SELECTED PASSAGE:

───

If you don't like it, sell. With new resort points avail, there'll be new resale buyers.

And. Disney has a whole new avenue for money. New Points for sale, new extensions for existing owners, and even the cost of extensions as a portion of resales.

For example, if Disney charges $175 for direct VWL points, and a $50/point special assessment for a 25 year extension of current points (Disney will be happy to finance that for current owners), then resale will jump from $80 to $130/point with Disney capturing $50/point at closing.

This law enables the expansions that are rumored. Doubts? The bill was sponsored by the state rep that includes WDW.
 

I own at HH and AKL, so I guess the only way I would be affected would be if they tried to expand AKL. I do not see that happening in the near future but if the legislation passes there would be an opportunity for me to have to make a tough decision.
 
I was wondering how the owners that extended OKW where going to be assessed MF after 2042. Were they going to have to foot the much higher bill themselves? I guess this law would resolve that issue by making everyone extend.

I also don't see how this can be applied to existing contracts. You have a legally binding contract on both parties that says that one party will pay this and the other will provide this until such date. Unless there is legalese in the contract that explicitly gives Disney the right to alter the terms and considerations of the contract, I don't see how that would hold up in court.
 
I was wondering how the owners that extended OKW where going to be assessed MF after 2042. Were they going to have to foot the much higher bill themselves? I guess this law would resolve that issue by making everyone extend.

───

GIVEN INFORMATION:
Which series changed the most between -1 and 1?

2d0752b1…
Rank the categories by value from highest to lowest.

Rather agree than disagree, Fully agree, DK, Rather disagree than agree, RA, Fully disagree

───

DIRECTIONS:
1 – Rewrite the paragraph of the timeshare discussion that begins "I also don't see how" more briefly, keeping its main facts.
2 – Reproduce the passage from the timeshare discussion, beginning at the words "And. Disney has" and stopping after "a tough decision.".
Rely only on the timeshare discussion, not on the material.

RESULTS FOR THE EXERCISE:
1 – The writer doubts the change can apply to existing contracts, since these legally bind both parties to set terms until a fixed date. Unless the contract explicitly lets Disney alter its terms, the writer doesn't believe this would hold up in court.

2 –
And. Disney has a whole new avenue for money. New Points for sale, new extensions for existing owners, and even the cost of extensions as a portion of resales.

For example, if Disney charges $175 for direct VWL points, and a $50/point special assessment for a 25 year extension of current points (Disney will be happy to finance that for current owners), then resale will jump from $80 to $130/point with Disney capturing $50/point at closing.

This law enables the expansions that are rumored. Doubts? The bill was sponsored by the state rep that includes WDW.
 

I own at HH and AKL, so I guess the only way I would be affected would be if they tried to expand AKL. I do not see that happening in the near future but if the legislation passes there would be an opportunity for me to have to make a tough decision.